Abstract 947: Hydrogen Sulfide Donor Protects Against Acute Myocardial Ischemia-Reperfusion Injury
Background: Hydrogen sulfide (H2S) has previously been reported to modulate a number of physiological actions including: vasodilation, inhibition of oxidant stress and apoptosis, and reversible inhibition of mitochondrial respiration. We hypothesized that H2S would limit myocardial injury in an in vivo murine model of myocardial ischemia-reperfusion injury (MI-R) and that protection may be mediated via the inhibition of mitochondrial respiration and apoptosis.
Methods: Mice were subjected to 30 min of MI and 24 h of R in vivo. The H2S donor, sodium hydrosulfide hydrate (NaHS), or vehicle was administered i.v. at the time of R. Additionally, cardiac mitochondria were isolated and oxygen consumption was determined. Caspase-3 activity was measured in isolated cardiomyocytes.
Results: Mice receiving NaHS displayed a dose-dependent reduction in infarct size per area-at-risk (INF/AAR). A 100 μg/kg bolus of NaHS maximally reduced INF/AAR by 56%. In correlation, mitochondrial respiration (measured as oxygen consumption) and apoptosis (caspase-3 activity), were also dose-dependently inhibited by NaHS.

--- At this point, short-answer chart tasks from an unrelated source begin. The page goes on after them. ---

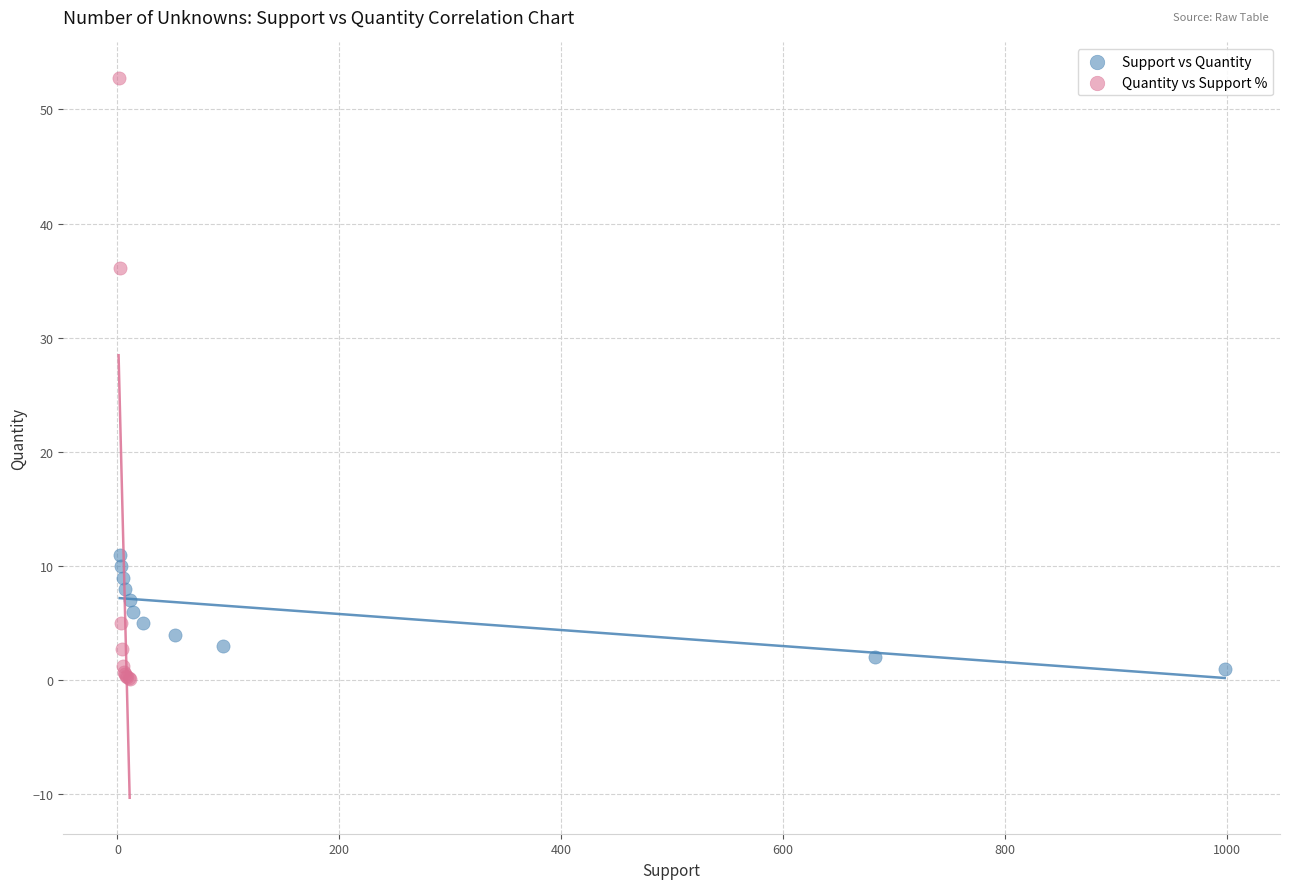

What are all the series names shown in the legend?

Support vs Quantity, Quantity vs Support %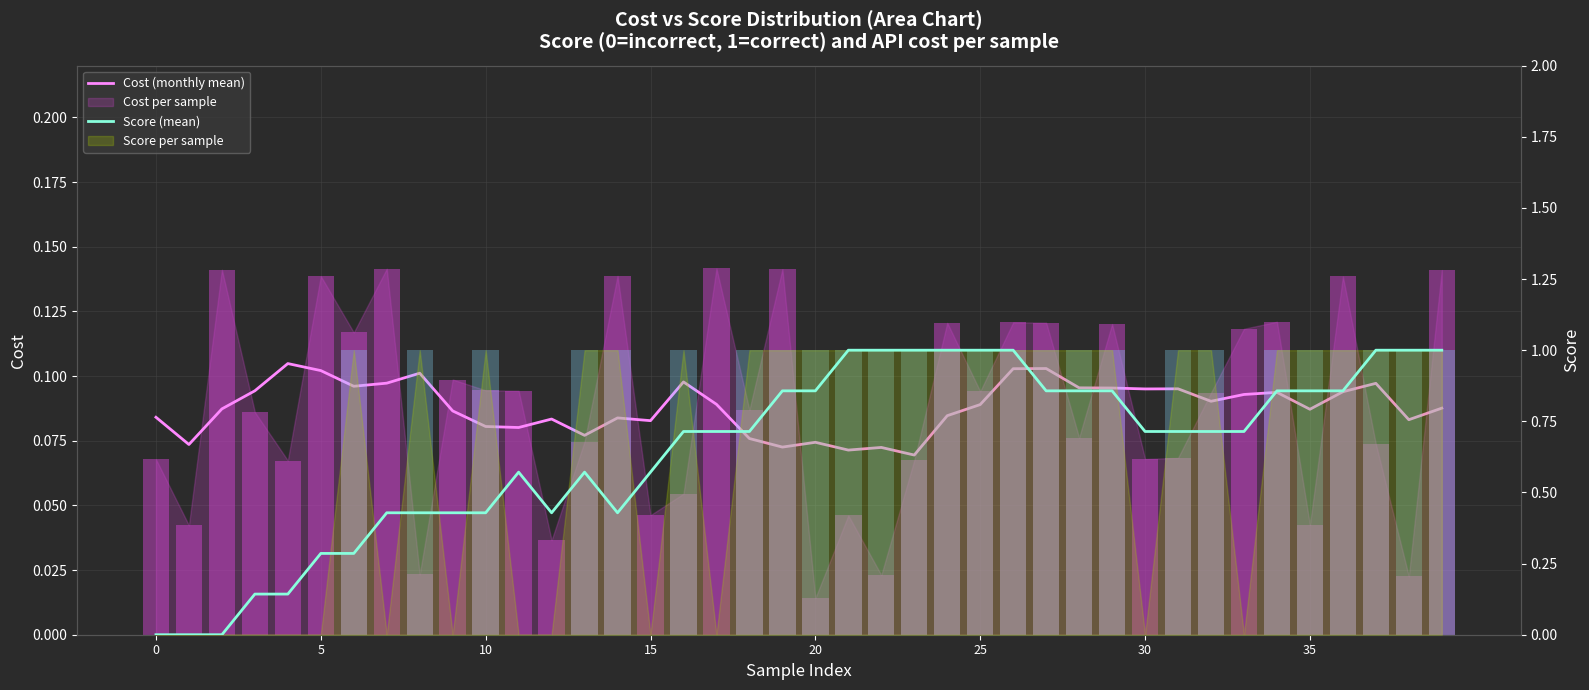

What is the value of the Score (mean) bar at the 29th from the left?

0.9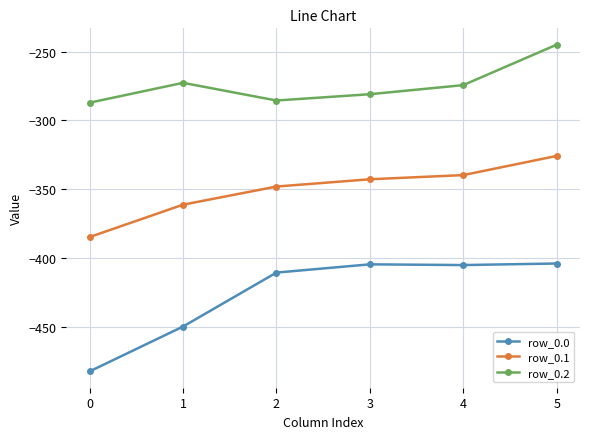

At which category does row_0.0 reach its first local valley?

4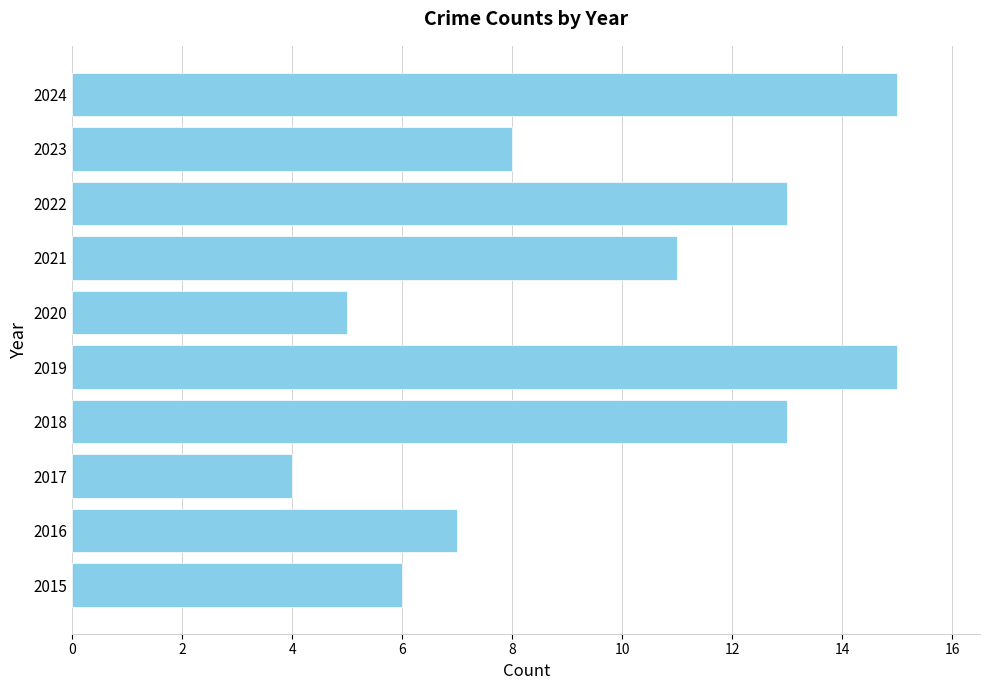

What is the minimum value shown in the chart?

4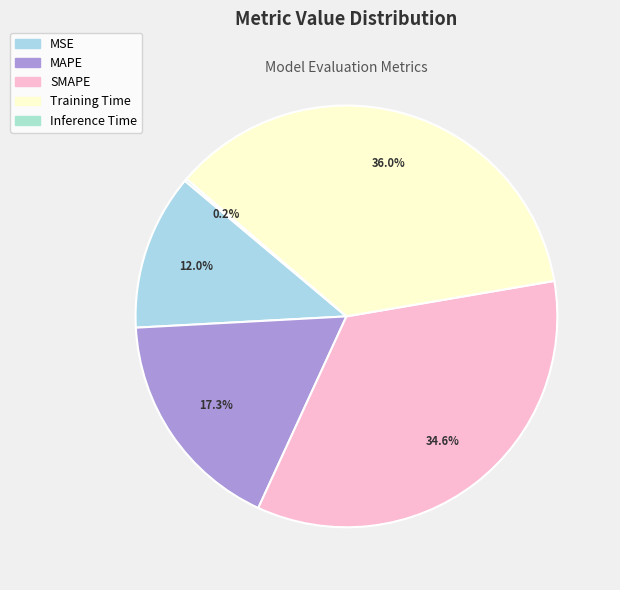

Combined, what portion of the pie is MSE and Training Time?

48.0%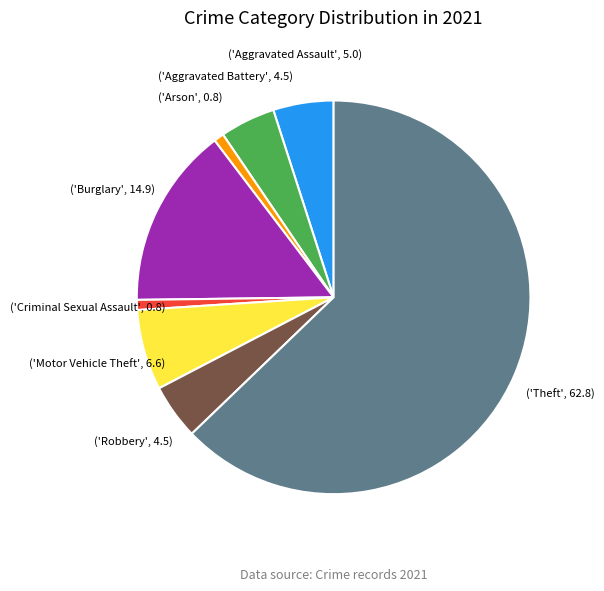

Does any single category account for the majority?

Yes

Conclusions: This is the first report that hydrogen sulfide protects against MI-R injury in vivo. Our data suggest that H2S protects against MI-R injury possibly by reversibly inhibiting mitochondrial respiration at the time of reperfusion thereby inhibiting mitochondrial oxidant generation and cardiac apoptosis. Furthermore, these data suggest that hydrogen sulfide or its endogenous enzymatic synthesis may be important therapeutic targets in the setting of acute myocardial infarction.